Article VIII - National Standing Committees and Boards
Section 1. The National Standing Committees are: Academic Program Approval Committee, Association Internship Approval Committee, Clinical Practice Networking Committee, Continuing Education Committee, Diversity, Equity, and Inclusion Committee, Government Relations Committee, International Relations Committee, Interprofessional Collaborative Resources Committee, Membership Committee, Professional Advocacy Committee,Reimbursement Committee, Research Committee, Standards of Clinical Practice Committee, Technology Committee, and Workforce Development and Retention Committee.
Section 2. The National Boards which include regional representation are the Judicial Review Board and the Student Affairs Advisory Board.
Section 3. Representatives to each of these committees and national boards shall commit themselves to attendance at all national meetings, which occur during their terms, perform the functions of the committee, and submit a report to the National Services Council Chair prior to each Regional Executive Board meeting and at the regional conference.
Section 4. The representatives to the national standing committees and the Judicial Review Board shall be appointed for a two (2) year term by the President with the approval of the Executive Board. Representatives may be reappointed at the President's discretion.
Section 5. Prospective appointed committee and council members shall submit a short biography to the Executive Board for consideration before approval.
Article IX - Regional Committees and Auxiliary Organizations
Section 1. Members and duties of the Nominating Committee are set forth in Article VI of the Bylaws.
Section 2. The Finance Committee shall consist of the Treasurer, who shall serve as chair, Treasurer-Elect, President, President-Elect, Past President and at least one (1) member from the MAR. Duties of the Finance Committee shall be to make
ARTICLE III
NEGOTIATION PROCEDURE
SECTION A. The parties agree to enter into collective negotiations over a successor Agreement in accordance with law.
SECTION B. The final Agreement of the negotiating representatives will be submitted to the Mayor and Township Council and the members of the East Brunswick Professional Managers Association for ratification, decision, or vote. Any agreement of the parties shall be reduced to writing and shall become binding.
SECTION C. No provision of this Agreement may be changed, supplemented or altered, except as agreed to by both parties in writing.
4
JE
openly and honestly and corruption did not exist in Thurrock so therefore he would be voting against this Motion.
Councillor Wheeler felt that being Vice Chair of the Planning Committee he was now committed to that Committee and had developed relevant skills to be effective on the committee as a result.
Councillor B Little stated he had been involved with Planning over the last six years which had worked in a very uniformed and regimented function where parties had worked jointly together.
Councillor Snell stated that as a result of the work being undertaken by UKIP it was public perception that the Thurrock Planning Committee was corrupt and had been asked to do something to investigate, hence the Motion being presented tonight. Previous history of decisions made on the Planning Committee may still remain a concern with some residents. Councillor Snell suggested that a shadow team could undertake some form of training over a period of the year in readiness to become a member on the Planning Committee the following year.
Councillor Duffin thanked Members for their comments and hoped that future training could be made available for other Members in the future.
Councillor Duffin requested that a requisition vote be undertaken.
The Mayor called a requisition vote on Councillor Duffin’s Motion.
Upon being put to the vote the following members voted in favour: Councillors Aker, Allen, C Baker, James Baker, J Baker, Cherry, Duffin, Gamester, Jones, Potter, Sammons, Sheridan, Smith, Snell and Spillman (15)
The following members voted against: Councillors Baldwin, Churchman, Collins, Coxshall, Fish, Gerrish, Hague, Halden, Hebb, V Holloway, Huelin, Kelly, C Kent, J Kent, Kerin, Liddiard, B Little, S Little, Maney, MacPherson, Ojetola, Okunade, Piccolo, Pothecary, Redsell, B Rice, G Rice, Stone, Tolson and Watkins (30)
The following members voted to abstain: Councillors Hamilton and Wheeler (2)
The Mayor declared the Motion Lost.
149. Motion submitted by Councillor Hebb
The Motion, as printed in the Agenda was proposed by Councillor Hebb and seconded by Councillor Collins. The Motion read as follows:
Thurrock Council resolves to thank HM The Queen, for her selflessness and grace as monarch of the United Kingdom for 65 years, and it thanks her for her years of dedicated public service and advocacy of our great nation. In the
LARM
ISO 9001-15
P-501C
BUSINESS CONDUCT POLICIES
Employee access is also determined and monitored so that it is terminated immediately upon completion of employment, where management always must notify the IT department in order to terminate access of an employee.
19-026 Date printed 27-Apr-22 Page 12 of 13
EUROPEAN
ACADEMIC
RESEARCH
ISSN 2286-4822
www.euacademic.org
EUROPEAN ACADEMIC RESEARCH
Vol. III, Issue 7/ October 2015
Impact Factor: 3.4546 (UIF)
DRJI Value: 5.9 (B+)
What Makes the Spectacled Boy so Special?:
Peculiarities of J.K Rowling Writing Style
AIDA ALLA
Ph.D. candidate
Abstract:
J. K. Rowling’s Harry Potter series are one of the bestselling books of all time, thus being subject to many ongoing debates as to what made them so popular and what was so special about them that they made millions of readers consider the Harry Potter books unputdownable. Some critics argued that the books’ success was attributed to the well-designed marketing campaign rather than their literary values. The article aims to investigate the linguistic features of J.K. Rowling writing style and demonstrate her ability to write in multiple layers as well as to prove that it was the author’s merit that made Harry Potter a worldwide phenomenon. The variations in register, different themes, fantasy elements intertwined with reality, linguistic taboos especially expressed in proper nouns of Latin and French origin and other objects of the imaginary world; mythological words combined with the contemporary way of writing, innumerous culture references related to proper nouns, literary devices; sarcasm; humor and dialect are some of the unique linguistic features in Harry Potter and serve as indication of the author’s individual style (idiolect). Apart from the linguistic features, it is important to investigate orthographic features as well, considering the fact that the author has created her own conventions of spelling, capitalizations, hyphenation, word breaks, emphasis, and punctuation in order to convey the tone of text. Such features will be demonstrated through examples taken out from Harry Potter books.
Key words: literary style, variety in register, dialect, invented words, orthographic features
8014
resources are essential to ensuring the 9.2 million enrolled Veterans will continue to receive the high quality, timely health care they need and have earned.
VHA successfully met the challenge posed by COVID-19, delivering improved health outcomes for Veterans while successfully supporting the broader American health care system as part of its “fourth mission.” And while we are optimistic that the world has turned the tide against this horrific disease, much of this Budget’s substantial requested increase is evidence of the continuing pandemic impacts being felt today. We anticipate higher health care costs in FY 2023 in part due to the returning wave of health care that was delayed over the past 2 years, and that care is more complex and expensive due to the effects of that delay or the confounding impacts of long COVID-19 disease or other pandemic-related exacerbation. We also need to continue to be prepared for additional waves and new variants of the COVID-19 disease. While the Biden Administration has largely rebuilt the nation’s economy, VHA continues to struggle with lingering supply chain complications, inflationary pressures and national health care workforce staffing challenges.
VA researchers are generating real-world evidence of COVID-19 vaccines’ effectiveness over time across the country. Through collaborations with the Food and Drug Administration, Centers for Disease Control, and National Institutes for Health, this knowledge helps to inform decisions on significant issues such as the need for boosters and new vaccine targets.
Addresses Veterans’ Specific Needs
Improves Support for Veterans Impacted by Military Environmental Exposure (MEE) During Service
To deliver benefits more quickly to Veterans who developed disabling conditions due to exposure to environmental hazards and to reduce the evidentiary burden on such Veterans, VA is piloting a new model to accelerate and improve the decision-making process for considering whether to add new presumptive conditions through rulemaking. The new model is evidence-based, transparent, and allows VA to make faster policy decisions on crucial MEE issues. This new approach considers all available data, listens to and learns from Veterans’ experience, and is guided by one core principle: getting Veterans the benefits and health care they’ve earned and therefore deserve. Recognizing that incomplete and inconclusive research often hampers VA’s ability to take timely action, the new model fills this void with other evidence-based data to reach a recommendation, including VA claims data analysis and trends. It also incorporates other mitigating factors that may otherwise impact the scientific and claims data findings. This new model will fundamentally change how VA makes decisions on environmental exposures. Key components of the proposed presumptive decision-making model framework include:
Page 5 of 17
───
- Instructions for the task
An unaltered transcription of all the data above is needed.

- Answer space
Article VIII - National Standing Committees and Boards
Section 1. The National Standing Committees are: Academic Program Approval Committee, Association Internship Approval Committee, Clinical Practice Networking Committee, Continuing Education Committee, Diversity, Equity, and Inclusion Committee, Government Relations Committee, International Relations Committee, Interprofessional Collaborative Resources Committee, Membership Committee, Professional Advocacy Committee,Reimbursement Committee, Research Committee, Standards of Clinical Practice Committee, Technology Committee, and Workforce Development and Retention Committee.
Section 2. The National Boards which include regional representation are the Judicial Review Board and the Student Affairs Advisory Board.
Section 3. Representatives to each of these committees and national boards shall commit themselves to attendance at all national meetings, which occur during their terms, perform the functions of the committee, and submit a report to the National Services Council Chair prior to each Regional Executive Board meeting and at the regional conference.
Section 4. The representatives to the national standing committees and the Judicial Review Board shall be appointed for a two (2) year term by the President with the approval of the Executive Board. Representatives may be reappointed at the President's discretion.
Section 5. Prospective appointed committee and council members shall submit a short biography to the Executive Board for consideration before approval.
Article IX - Regional Committees and Auxiliary Organizations
Section 1. Members and duties of the Nominating Committee are set forth in Article VI of the Bylaws.
Section 2. The Finance Committee shall consist of the Treasurer, who shall serve as chair, Treasurer-Elect, President, President-Elect, Past President and at least one (1) member from the MAR. Duties of the Finance Committee shall be to make
ARTICLE III
NEGOTIATION PROCEDURE
SECTION A. The parties agree to enter into collective negotiations over a successor Agreement in accordance with law.
SECTION B. The final Agreement of the negotiating representatives will be submitted to the Mayor and Township Council and the members of the East Brunswick Professional Managers Association for ratification, decision, or vote. Any agreement of the parties shall be reduced to writing and shall become binding.
SECTION C. No provision of this Agreement may be changed, supplemented or altered, except as agreed to by both parties in writing.
4
JE
openly and honestly and corruption did not exist in Thurrock so therefore he would be voting against this Motion.
Councillor Wheeler felt that being Vice Chair of the Planning Committee he was now committed to that Committee and had developed relevant skills to be effective on the committee as a result.
Councillor B Little stated he had been involved with Planning over the last six years which had worked in a very uniformed and regimented function where parties had worked jointly together.
Councillor Snell stated that as a result of the work being undertaken by UKIP it was public perception that the Thurrock Planning Committee was corrupt and had been asked to do something to investigate, hence the Motion being presented tonight. Previous history of decisions made on the Planning Committee may still remain a concern with some residents. Councillor Snell suggested that a shadow team could undertake some form of training over a period of the year in readiness to become a member on the Planning Committee the following year.
Councillor Duffin thanked Members for their comments and hoped that future training could be made available for other Members in the future.
Councillor Duffin requested that a requisition vote be undertaken.
The Mayor called a requisition vote on Councillor Duffin’s Motion.
Upon being put to the vote the following members voted in favour: Councillors Aker, Allen, C Baker, James Baker, J Baker, Cherry, Duffin, Gamester, Jones, Potter, Sammons, Sheridan, Smith, Snell and Spillman (15)
The following members voted against: Councillors Baldwin, Churchman, Collins, Coxshall, Fish, Gerrish, Hague, Halden, Hebb, V Holloway, Huelin, Kelly, C Kent, J Kent, Kerin, Liddiard, B Little, S Little, Maney, MacPherson, Ojetola, Okunade, Piccolo, Pothecary, Redsell, B Rice, G Rice, Stone, Tolson and Watkins (30)
The following members voted to abstain: Councillors Hamilton and Wheeler (2)
The Mayor declared the Motion Lost.
149. Motion submitted by Councillor Hebb
The Motion, as printed in the Agenda was proposed by Councillor Hebb and seconded by Councillor Collins. The Motion read as follows:
Thurrock Council resolves to thank HM The Queen, for her selflessness and grace as monarch of the United Kingdom for 65 years, and it thanks her for her years of dedicated public service and advocacy of our great nation. In the
LARM
ISO 9001-15
P-501C
BUSINESS CONDUCT POLICIES
Employee access is also determined and monitored so that it is terminated immediately upon completion of employment, where management always must notify the IT department in order to terminate access of an employee.
19-026 Date printed 27-Apr-22 Page 12 of 13
EUROPEAN
ACADEMIC
RESEARCH
ISSN 2286-4822
www.euacademic.org
EUROPEAN ACADEMIC RESEARCH
Vol. III, Issue 7/ October 2015
Impact Factor: 3.4546 (UIF)
DRJI Value: 5.9 (B+)
What Makes the Spectacled Boy so Special?:
Peculiarities of J.K Rowling Writing Style
AIDA ALLA
Ph.D. candidate
Abstract:
J. K. Rowling’s Harry Potter series are one of the bestselling books of all time, thus being subject to many ongoing debates as to what made them so popular and what was so special about them that they made millions of readers consider the Harry Potter books unputdownable. Some critics argued that the books’ success was attributed to the well-designed marketing campaign rather than their literary values. The article aims to investigate the linguistic features of J.K. Rowling writing style and demonstrate her ability to write in multiple layers as well as to prove that it was the author’s merit that made Harry Potter a worldwide phenomenon. The variations in register, different themes, fantasy elements intertwined with reality, linguistic taboos especially expressed in proper nouns of Latin and French origin and other objects of the imaginary world; mythological words combined with the contemporary way of writing, innumerous culture references related to proper nouns, literary devices; sarcasm; humor and dialect are some of the unique linguistic features in Harry Potter and serve as indication of the author’s individual style (idiolect). Apart from the linguistic features, it is important to investigate orthographic features as well, considering the fact that the author has created her own conventions of spelling, capitalizations, hyphenation, word breaks, emphasis, and punctuation in order to convey the tone of text. Such features will be demonstrated through examples taken out from Harry Potter books.
Key words: literary style, variety in register, dialect, invented words, orthographic features
8014
resources are essential to ensuring the 9.2 million enrolled Veterans will continue to receive the high quality, timely health care they need and have earned.
VHA successfully met the challenge posed by COVID-19, delivering improved health outcomes for Veterans while successfully supporting the broader American health care system as part of its “fourth mission.” And while we are optimistic that the world has turned the tide against this horrific disease, much of this Budget’s substantial requested increase is evidence of the continuing pandemic impacts being felt today. We anticipate higher health care costs in FY 2023 in part due to the returning wave of health care that was delayed over the past 2 years, and that care is more complex and expensive due to the effects of that delay or the confounding impacts of long COVID-19 disease or other pandemic-related exacerbation. We also need to continue to be prepared for additional waves and new variants of the COVID-19 disease. While the Biden Administration has largely rebuilt the nation’s economy, VHA continues to struggle with lingering supply chain complications, inflationary pressures and national health care workforce staffing challenges.
VA researchers are generating real-world evidence of COVID-19 vaccines’ effectiveness over time across the country. Through collaborations with the Food and Drug Administration, Centers for Disease Control, and National Institutes for Health, this knowledge helps to inform decisions on significant issues such as the need for boosters and new vaccine targets.
Addresses Veterans’ Specific Needs
Improves Support for Veterans Impacted by Military Environmental Exposure (MEE) During Service
To deliver benefits more quickly to Veterans who developed disabling conditions due to exposure to environmental hazards and to reduce the evidentiary burden on such Veterans, VA is piloting a new model to accelerate and improve the decision-making process for considering whether to add new presumptive conditions through rulemaking. The new model is evidence-based, transparent, and allows VA to make faster policy decisions on crucial MEE issues. This new approach considers all available data, listens to and learns from Veterans’ experience, and is guided by one core principle: getting Veterans the benefits and health care they’ve earned and therefore deserve. Recognizing that incomplete and inconclusive research often hampers VA’s ability to take timely action, the new model fills this void with other evidence-based data to reach a recommendation, including VA claims data analysis and trends. It also incorporates other mitigating factors that may otherwise impact the scientific and claims data findings. This new model will fundamentally change how VA makes decisions on environmental exposures. Key components of the proposed presumptive decision-making model framework include:
Page 5 of 17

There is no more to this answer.